Reproduce, exactly and in full, the lines from the one with "## links Úteis Meu/linkedin" through the one with "Speisekarte 2025 PDF</a></h2>" in the data below; drop pictures.
── Extracted material ──
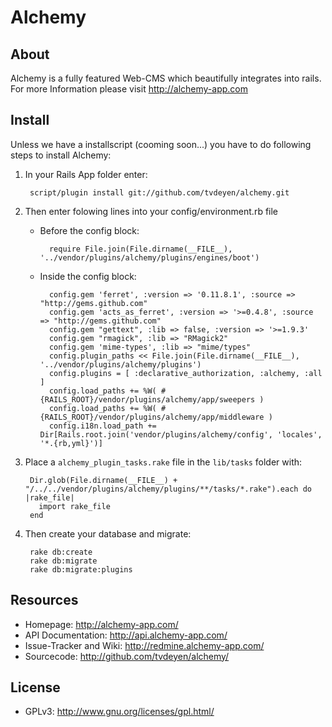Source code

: Alchemy
=======

About
-----

Alchemy is a fully featured Web-CMS which beautifully integrates into rails.
For more Information please visit http://alchemy-app.com

Install
-------

Unless we have a installscript (cooming soon...) you have to do following steps to install Alchemy:

1. In your Rails App folder enter:

        script/plugin install git://github.com/tvdeyen/alchemy.git

2. Then enter folowing lines into your config/environment.rb file

    * Before the config block:

            require File.join(File.dirname(__FILE__), '../vendor/plugins/alchemy/plugins/engines/boot')

    * Inside the config block:

            config.gem 'ferret', :version => '0.11.8.1', :source => "http://gems.github.com"
            config.gem 'acts_as_ferret', :version => '>=0.4.8', :source => "http://gems.github.com"
            config.gem "gettext", :lib => false, :version => '>=1.9.3'
            config.gem "rmagick", :lib => "RMagick2" 
            config.gem 'mime-types', :lib => "mime/types" 
            config.plugin_paths << File.join(File.dirname(__FILE__), '../vendor/plugins/alchemy/plugins')
            config.plugins = [ :declarative_authorization, :alchemy, :all ]
            config.load_paths += %W( #{RAILS_ROOT}/vendor/plugins/alchemy/app/sweepers )
            config.load_paths += %W( #{RAILS_ROOT}/vendor/plugins/alchemy/app/middleware )
            config.i18n.load_path += Dir[Rails.root.join('vendor/plugins/alchemy/config', 'locales', '*.{rb,yml}')]

3. Place a `alchemy_plugin_tasks.rake` file in the `lib/tasks` folder with:

        Dir.glob(File.dirname(__FILE__) + "/../../vendor/plugins/alchemy/plugins/**/tasks/*.rake").each do |rake_file|
          import rake_file
        end

4. Then create your database and migrate:

        rake db:create
        rake db:migrate
        rake db:migrate:plugins

Resources
---------

* Homepage: <http://alchemy-app.com/>
* API Documentation: <http://api.alchemy-app.com/>
* Issue-Tracker and Wiki: <http://redmine.alchemy-app.com/>
* Sourcecode: <http://github.com/tvdeyen/alchemy/>

License
-------

* GPLv3: <http://www.gnu.org/licenses/gpl.html/>
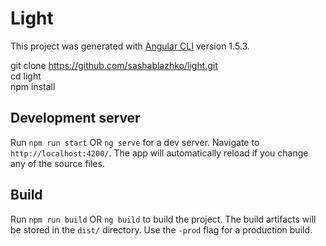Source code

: # Light

This project was generated with [Angular CLI](https://github.com/angular/angular-cli) version 1.5.3.

git clone https://github.com/sashablazhko/light.git  
cd light  
npm install  

## Development server
Run `npm run start` OR `ng serve` for a dev server. Navigate to `http://localhost:4200/`. The app will automatically reload if you change any of the source files.

## Build

Run `npm run build` OR `ng build` to build the project. The build artifacts will be stored in the `dist/` directory. Use the `-prod` flag for a production build.


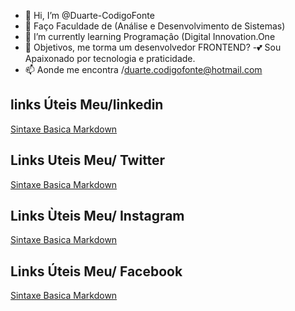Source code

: - 👋 Hi, I’m @Duarte-CodigoFonte
- 👀 Faço Faculdade de (Análise e Desenvolvimento de Sistemas)
- 🌱 I’m currently learning Programaçâo (Digital Innovation.One
- 💞️ Objetivos, me torma um desenvolvedor  FRONTEND?
-💕  Sou Apaixonado por tecnologia e praticidade.
- 📫 Aonde me encontra /duarte.codigofonte@hotmail.com
## links Úteis Meu/linkedin
[Sintaxe Basica Markdown](https://www.linkedin.com/public-profile/settings?trk=d_flagship3_profile_self_view_public_profile#:~:text=www.linkedin.com/in/duarte%2Dcodigofonte)
## Links Uteis Meu/ Twitter
[Sintaxe Basica Markdown](https://twitter.com/DuarteCodigoFon?s=20&t=70KmUy5D-PZiRlRKJPygvg)
## Links Ùteis Meu/ Instagram
[Sintaxe Basica Markdown](https://www.instagram.com/duarte.codigofonte/)
## Links Úteis Meu/ Facebook
[Sintaxe Basica Markdown](https://www.facebook.com/me/DuarteCodigoFonte)
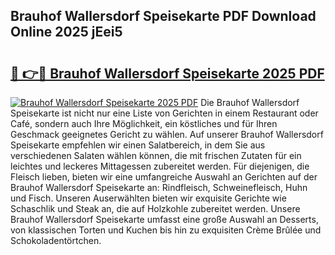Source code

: ## Brauhof Wallersdorf Speisekarte PDF Download Online 2025 jEei5

# <h2><a href="http://gc5pmf.nevu.top/?p=Brauhof+Wallersdorf+Speisekarte">🔗 👉🔴 Brauhof Wallersdorf Speisekarte 2025 PDF</a></h2>

[![Brauhof Wallersdorf Speisekarte 2025 PDF](https://i.imgur.com/dBaPXMq.png)](http://gc5pmf.nevu.top/?p=Brauhof+Wallersdorf+Speisekarte)
Die Brauhof Wallersdorf Speisekarte ist nicht nur eine Liste von Gerichten in einem Restaurant oder Café, sondern auch Ihre Möglichkeit, ein köstliches und für Ihren Geschmack geeignetes Gericht zu wählen. Auf unserer Brauhof Wallersdorf Speisekarte empfehlen wir einen Salatbereich, in dem Sie aus verschiedenen Salaten wählen können, die mit frischen Zutaten für ein leichtes und leckeres Mittagessen zubereitet werden. Für diejenigen, die Fleisch lieben, bieten wir eine umfangreiche Auswahl an Gerichten auf der Brauhof Wallersdorf Speisekarte an: Rindfleisch, Schweinefleisch, Huhn und Fisch. Unseren Auserwählten bieten wir exquisite Gerichte wie Schaschlik und Steak an, die auf Holzkohle zubereitet werden. Unsere Brauhof Wallersdorf Speisekarte umfasst eine große Auswahl an Desserts, von klassischen Torten und Kuchen bis hin zu exquisiten Crème Brûlée und Schokoladentörtchen.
───
§ Response to this exercise
## links Úteis Meu/linkedin
[Sintaxe Basica Markdown](https://www.linkedin.com/public-profile/settings?trk=d_flagship3_profile_self_view_public_profile#:~:text=www.linkedin.com/in/duarte%2Dcodigofonte)
## Links Uteis Meu/ Twitter
[Sintaxe Basica Markdown](https://twitter.com/DuarteCodigoFon?s=20&t=70KmUy5D-PZiRlRKJPygvg)
## Links Ùteis Meu/ Instagram
[Sintaxe Basica Markdown](https://www.instagram.com/duarte.codigofonte/)
## Links Úteis Meu/ Facebook
[Sintaxe Basica Markdown](https://www.facebook.com/me/DuarteCodigoFonte)
Source code

: ## Brauhof Wallersdorf Speisekarte PDF Download Online 2025 jEei5

# <h2><a href="http://gc5pmf.nevu.top/?p=Brauhof+Wallersdorf+Speisekarte">🔗 👉🔴 Brauhof Wallersdorf Speisekarte 2025 PDF</a></h2>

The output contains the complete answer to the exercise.